Spectranetics Corp. said Tuesday it will pay $5 million to end a government investigation into allegations it imported and marketed medical lasers that had not been cleared by regulators.
The U.S. Department of Justice said Spectranetics illegally imported the devices and marketed them for purposes that had not been approved by the Food and Drug Administration, which led to false claims being filed with Medicare between 2003 and 2008. It also said a Spectranetics clinical trial called CORAL did not meet federal standards.
The Colorado-based company agreed to pay $4.9 million to resolve the investigation, which began in 2008, and will forfeit another $100,000 in cash or property in the near future. The Justice Department said Spectranetics is cooperating with the investigation, but the agreement means the company will avoid prosecution. Spectranetics accepted responsibility for its conduct and instituted safeguards in response, the Justice Department said.
Spectranetics did not immediately return requests for comment.
The CORAL study evaluated lasers as a treatment for arterial plaque.
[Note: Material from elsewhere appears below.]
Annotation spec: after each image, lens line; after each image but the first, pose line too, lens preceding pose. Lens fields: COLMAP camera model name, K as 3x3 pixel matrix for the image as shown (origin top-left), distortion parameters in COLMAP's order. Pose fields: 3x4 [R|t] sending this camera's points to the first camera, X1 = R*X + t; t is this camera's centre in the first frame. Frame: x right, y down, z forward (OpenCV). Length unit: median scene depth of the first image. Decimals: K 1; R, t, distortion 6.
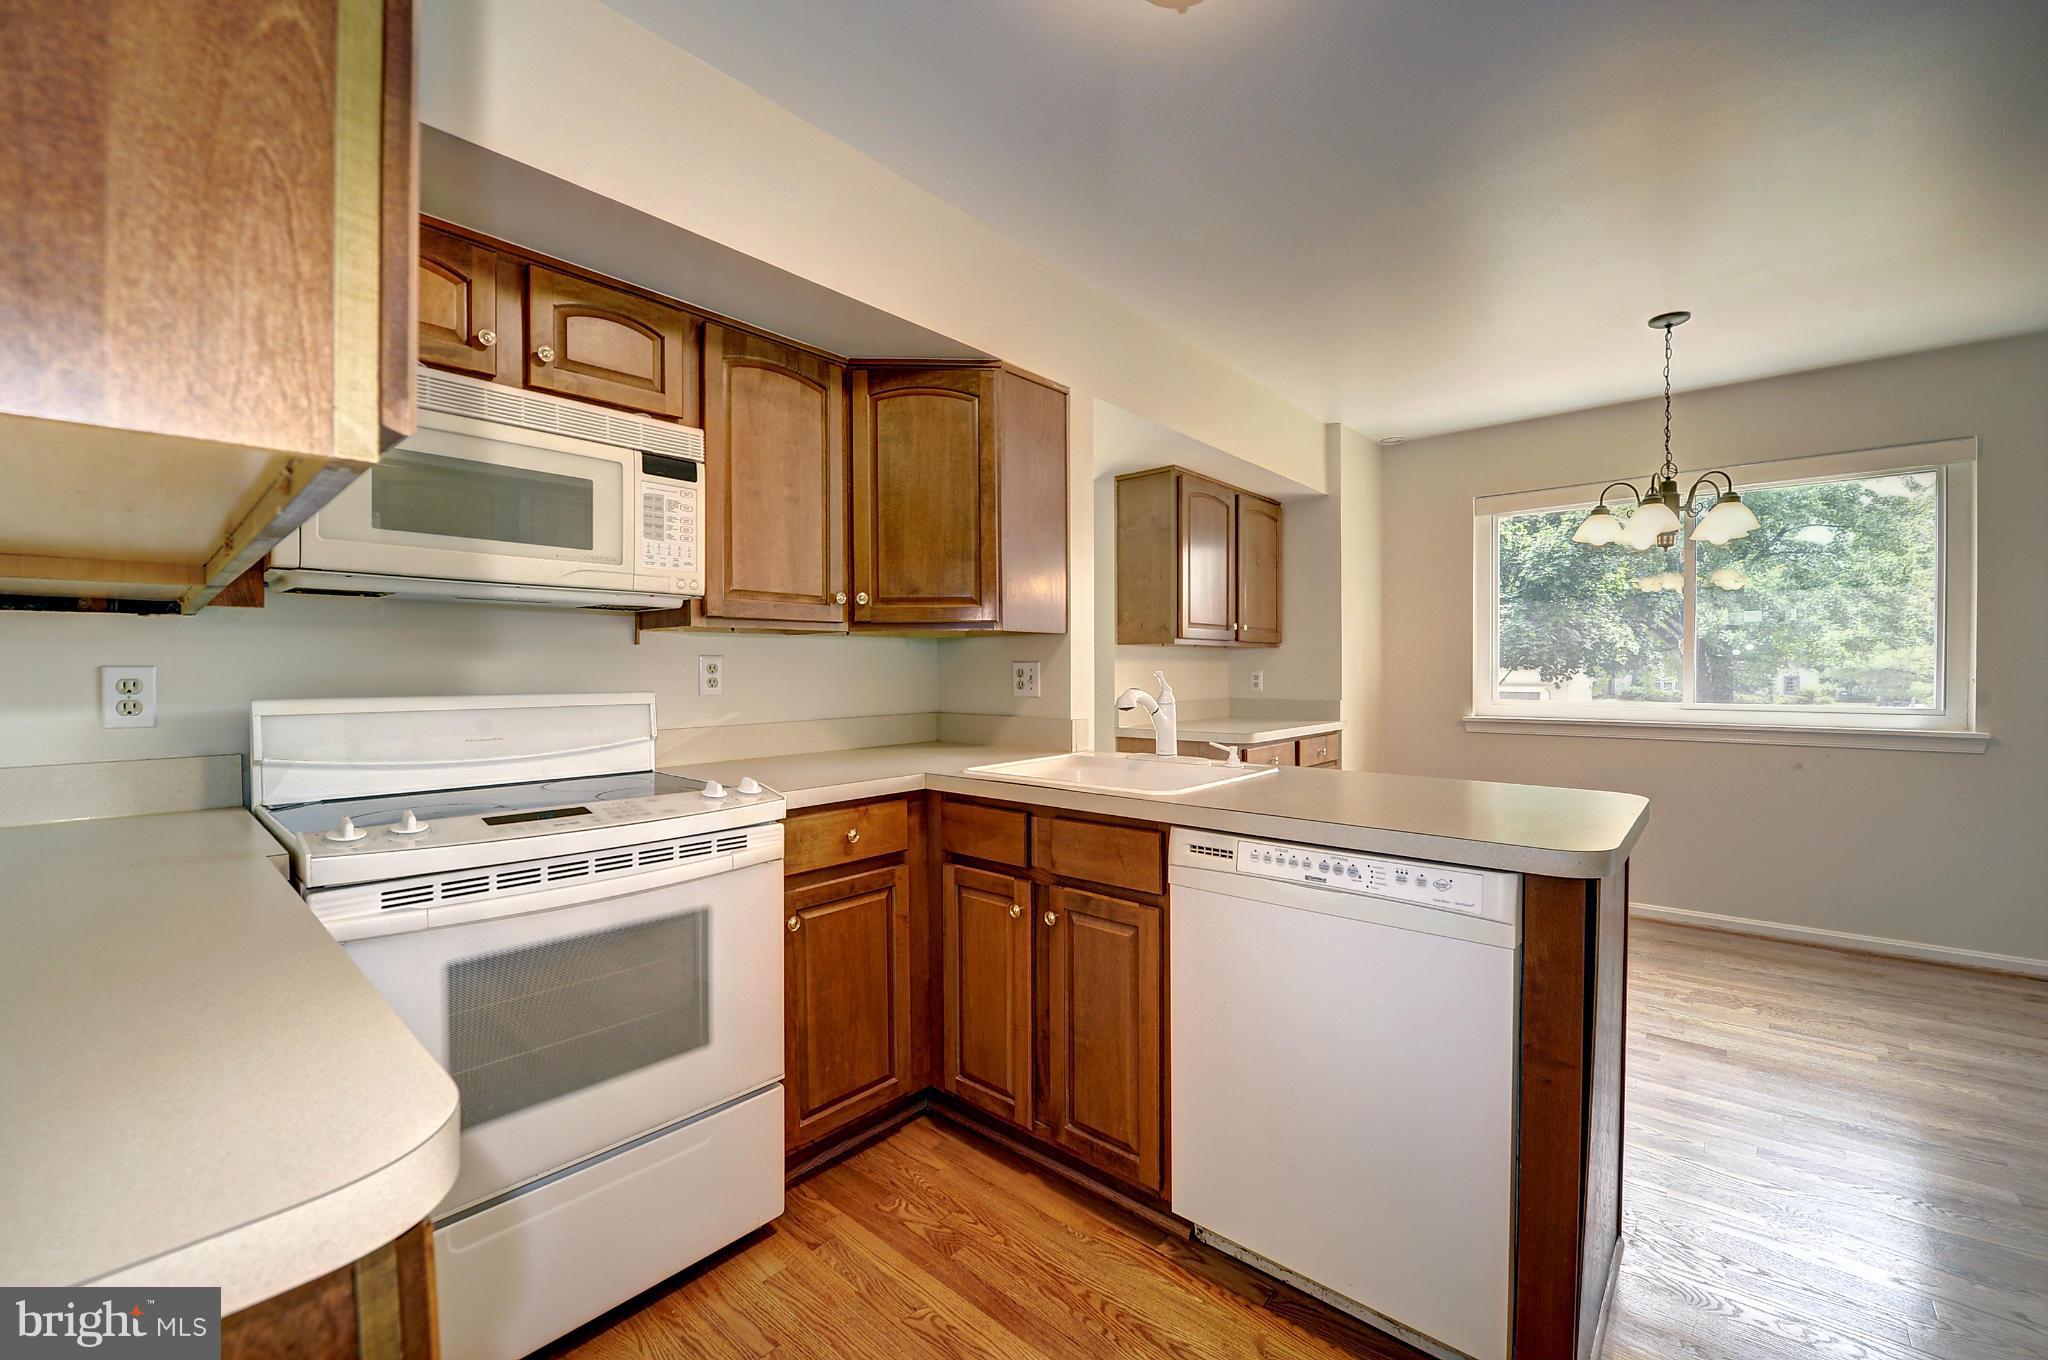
lens RADIAL K [[814.4, 0, 1029.6], [0, 814.4, 677.1], [0, 0, 1]] dist [-0.022403, 0.000264]
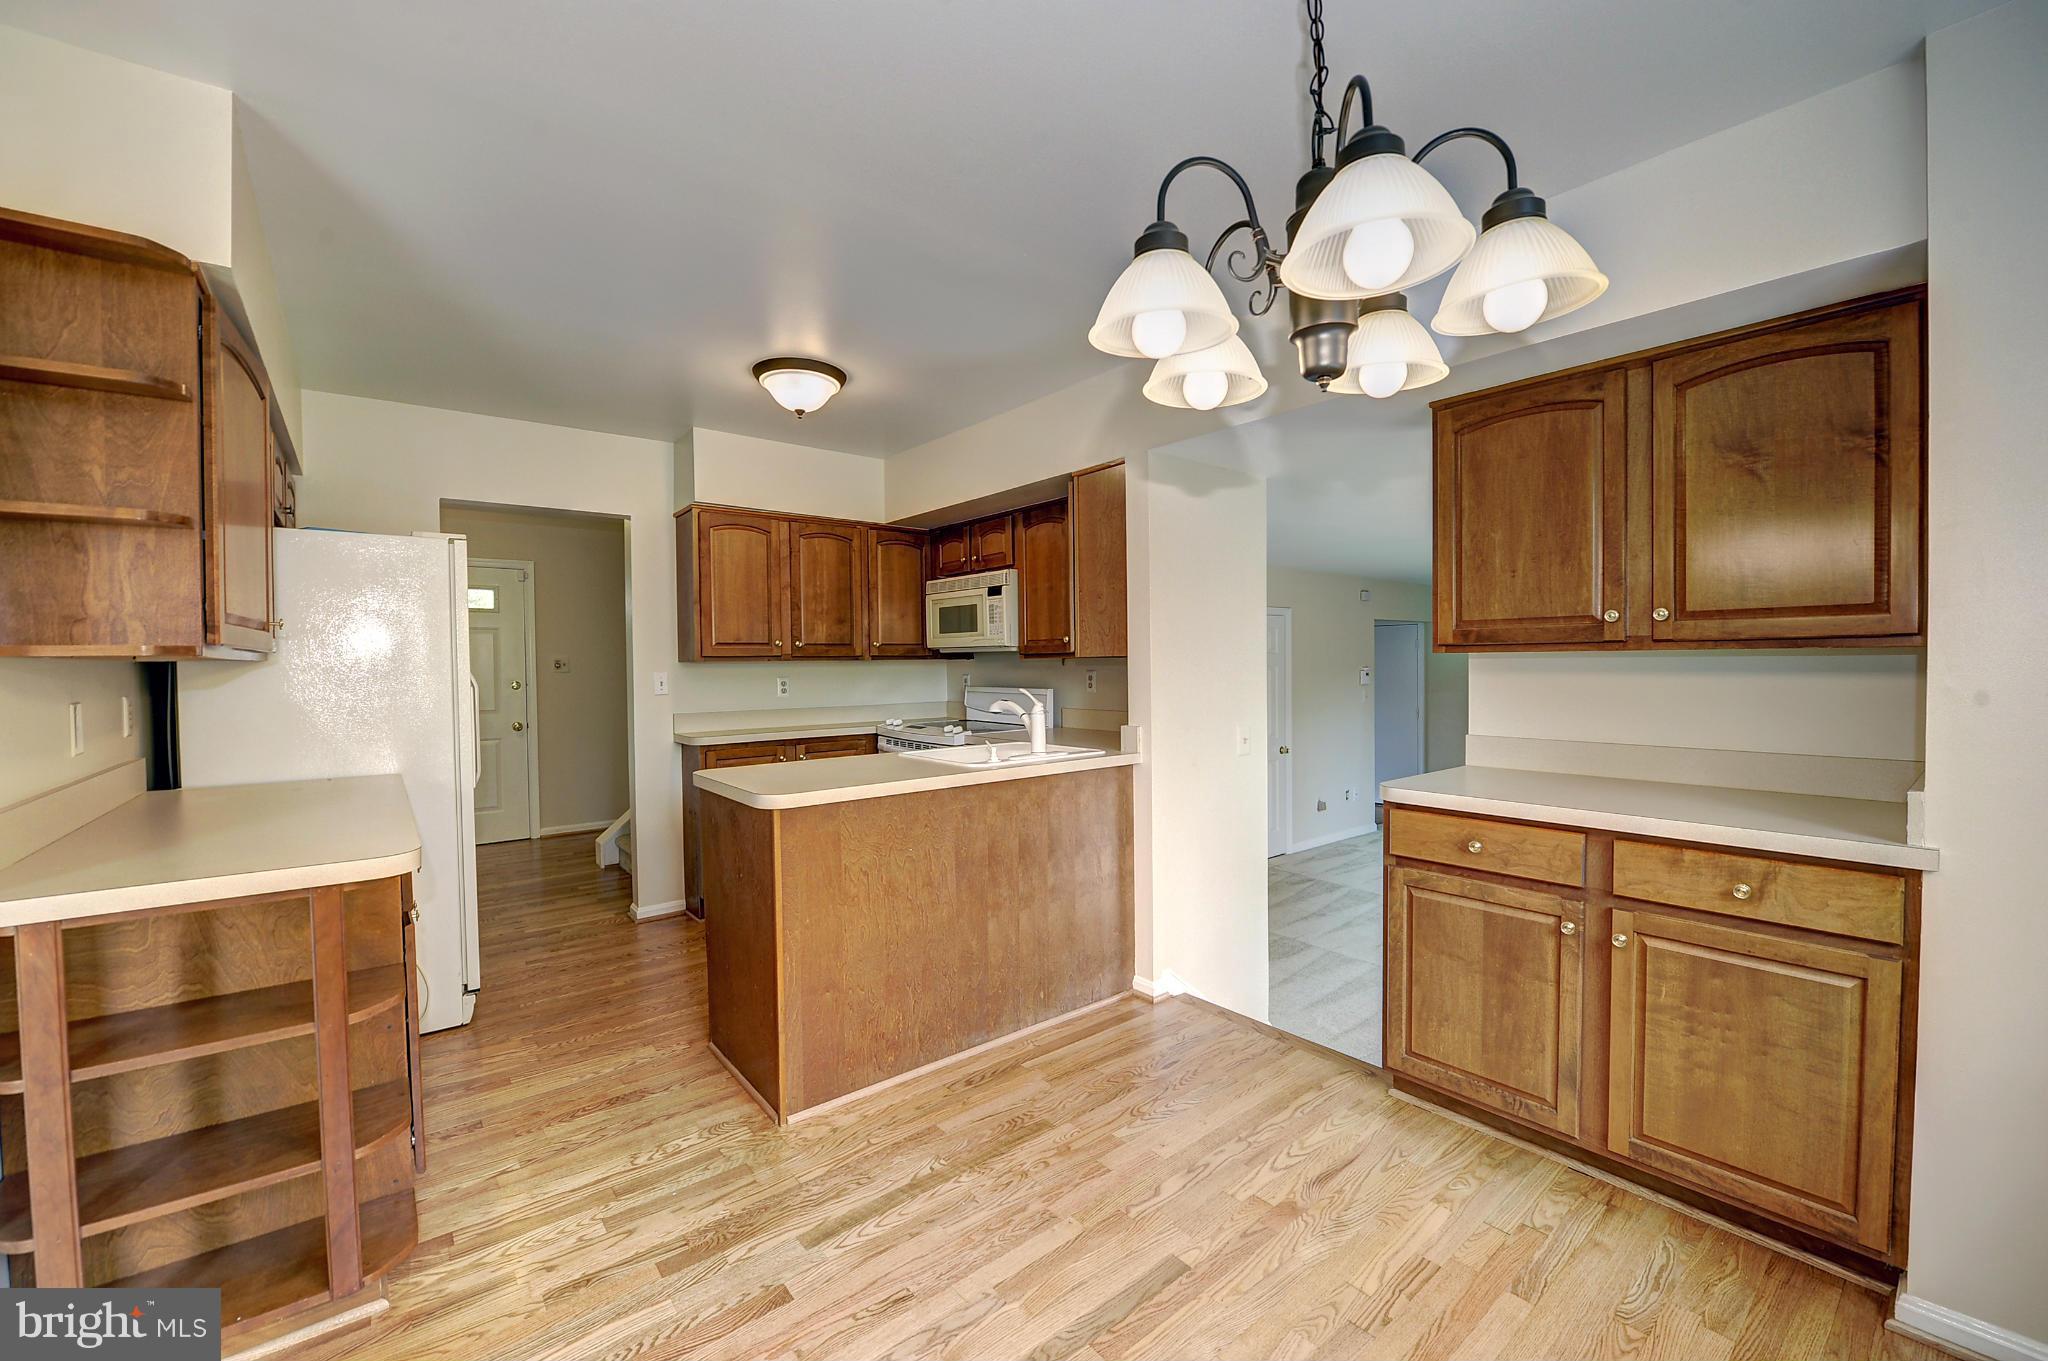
lens RADIAL K [[814.4, 0, 1029.6], [0, 814.4, 677.6], [0, 0, 1]] dist [-0.022403, 0.000264]
pose [[-0.168832, 0.024152, -0.985349, 1.812709], [0.009113, 0.999695, 0.022942, -0.069055], [0.985603, -0.005106, -0.169000, 1.498125]]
The government said a second study also did not meet regulatory requirements. Products involved included the CVX-300 medical laser and the CliRpath turbo laser catheter, the TURBO elite laser ablation catheter, and the TURBO-Booster laser guide catheter.
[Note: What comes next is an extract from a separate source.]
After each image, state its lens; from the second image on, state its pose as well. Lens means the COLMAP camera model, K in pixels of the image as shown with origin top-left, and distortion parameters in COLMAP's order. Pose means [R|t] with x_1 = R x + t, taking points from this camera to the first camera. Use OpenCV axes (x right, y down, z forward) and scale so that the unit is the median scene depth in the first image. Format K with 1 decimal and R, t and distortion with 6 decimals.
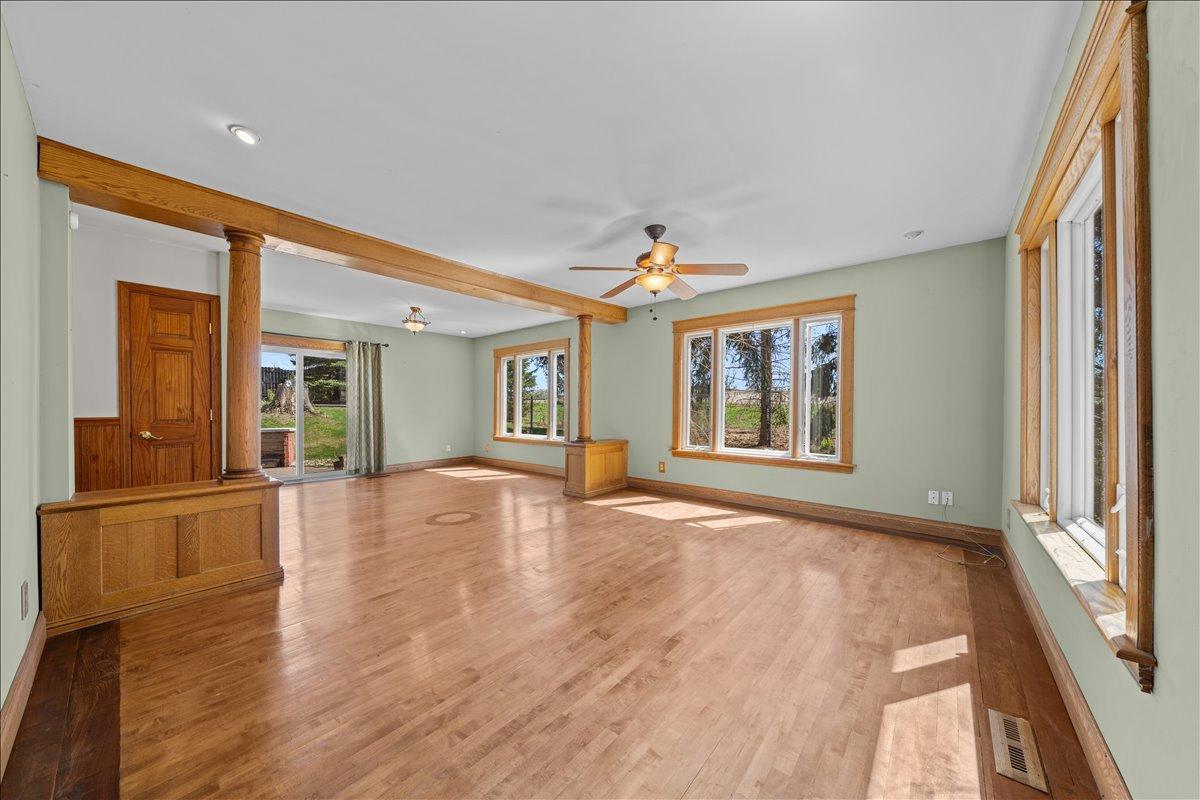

In September 2008, the Food and Drug Administration and U.S. Immigration and Customs Enforcement served Spectranetics with a search warrant to get information related to the marketing, use and testing of a product, and payments to medical personnel. They also sought details of catheter guidewires and balloon catheters made by other companies, two post-market studies, and compensation packages for personnel.
Spectranetics shares jumped to an annual high on the news, rising 81 cents, or 13 percent, to $6.85. The stock peaked earlier at $7.77, its highest price since Sept. 4, 2008, the day the investigation was disclosed.